Another line cook at the Beef, Ebraheim’s signature brings some flair to the kitchen. “I was looking for these particular short-sleeved shirts with patterns that feel like something he’s had for a while and something that means a lot to him,” Wheeler said. She worked closely with actor Edwin Lee Gibson, who latched onto the idea that the patterned shirts are a relic of his character’s home country and a part of him he’d want to keep alive through his everyday attire. (FX declined to specify Ebraheim’s home country, with a representative telling Vulture, “Producers would like to keep that detail a bit mysterious, as they’re hoping to explore it further next season.”)

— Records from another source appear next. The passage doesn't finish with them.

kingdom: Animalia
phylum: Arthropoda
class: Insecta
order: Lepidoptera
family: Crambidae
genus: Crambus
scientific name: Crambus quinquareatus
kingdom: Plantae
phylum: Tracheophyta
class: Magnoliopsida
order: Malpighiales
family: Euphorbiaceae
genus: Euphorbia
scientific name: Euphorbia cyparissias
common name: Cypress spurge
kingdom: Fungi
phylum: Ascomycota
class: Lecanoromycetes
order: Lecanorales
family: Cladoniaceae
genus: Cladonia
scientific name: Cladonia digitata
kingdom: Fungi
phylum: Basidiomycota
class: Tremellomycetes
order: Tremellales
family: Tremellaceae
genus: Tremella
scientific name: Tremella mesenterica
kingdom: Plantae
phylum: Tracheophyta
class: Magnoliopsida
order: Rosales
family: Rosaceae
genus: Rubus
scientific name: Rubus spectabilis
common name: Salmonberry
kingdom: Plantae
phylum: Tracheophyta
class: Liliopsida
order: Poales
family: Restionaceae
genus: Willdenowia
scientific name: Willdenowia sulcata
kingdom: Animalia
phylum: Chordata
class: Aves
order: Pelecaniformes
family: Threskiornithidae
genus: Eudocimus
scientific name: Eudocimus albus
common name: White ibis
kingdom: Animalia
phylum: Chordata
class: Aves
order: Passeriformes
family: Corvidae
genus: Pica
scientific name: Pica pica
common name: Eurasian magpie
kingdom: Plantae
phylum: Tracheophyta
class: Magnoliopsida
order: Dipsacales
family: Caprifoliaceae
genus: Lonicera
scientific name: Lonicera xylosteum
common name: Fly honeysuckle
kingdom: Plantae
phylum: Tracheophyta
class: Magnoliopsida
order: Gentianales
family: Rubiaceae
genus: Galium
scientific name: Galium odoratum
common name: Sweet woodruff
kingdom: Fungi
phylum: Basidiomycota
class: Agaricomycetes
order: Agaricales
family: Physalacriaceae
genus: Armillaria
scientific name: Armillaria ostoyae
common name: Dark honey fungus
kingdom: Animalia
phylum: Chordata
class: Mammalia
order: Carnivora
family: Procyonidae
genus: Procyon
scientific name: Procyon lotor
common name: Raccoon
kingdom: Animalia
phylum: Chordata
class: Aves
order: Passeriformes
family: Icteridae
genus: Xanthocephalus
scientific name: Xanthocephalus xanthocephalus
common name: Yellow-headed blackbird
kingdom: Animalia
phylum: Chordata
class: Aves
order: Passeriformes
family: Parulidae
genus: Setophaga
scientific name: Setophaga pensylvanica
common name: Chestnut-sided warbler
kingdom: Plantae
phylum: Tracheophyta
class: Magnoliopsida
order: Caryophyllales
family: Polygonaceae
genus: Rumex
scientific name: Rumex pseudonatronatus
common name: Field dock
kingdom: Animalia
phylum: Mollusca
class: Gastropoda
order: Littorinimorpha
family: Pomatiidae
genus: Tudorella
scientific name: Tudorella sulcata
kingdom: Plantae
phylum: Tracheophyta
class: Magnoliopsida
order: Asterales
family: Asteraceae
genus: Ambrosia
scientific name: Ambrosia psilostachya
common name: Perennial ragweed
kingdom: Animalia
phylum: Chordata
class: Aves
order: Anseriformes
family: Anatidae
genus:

Not quite an employee but still part of the family, handyman Neil, played by The Bear co-producer and real-life chef Matty Matheson, is part of the revolving door of close friends and family who treat the Beef as home base. Spiridakis incorporated Matheson’s newly developed workwear line into the pilot, ordering navy and green sets she had professionally worn down to give them a lived-in look that matched Neil’s rugged, jack-of-all-trades persona. Through the rest of the season, Neil is often wearing graphic tees from Chicago hard-core bands, breweries, and other local touchpoints, which Spiridakis and Wheeler sourced from vintage stores in the area. “It speaks to him being the local friend who loves to pay tribute to the bands and places he loves,” Wheeler said. Spiridakis added, “It sets him apart because he doesn’t work there. He’s just there all the time and is part of the team but not.”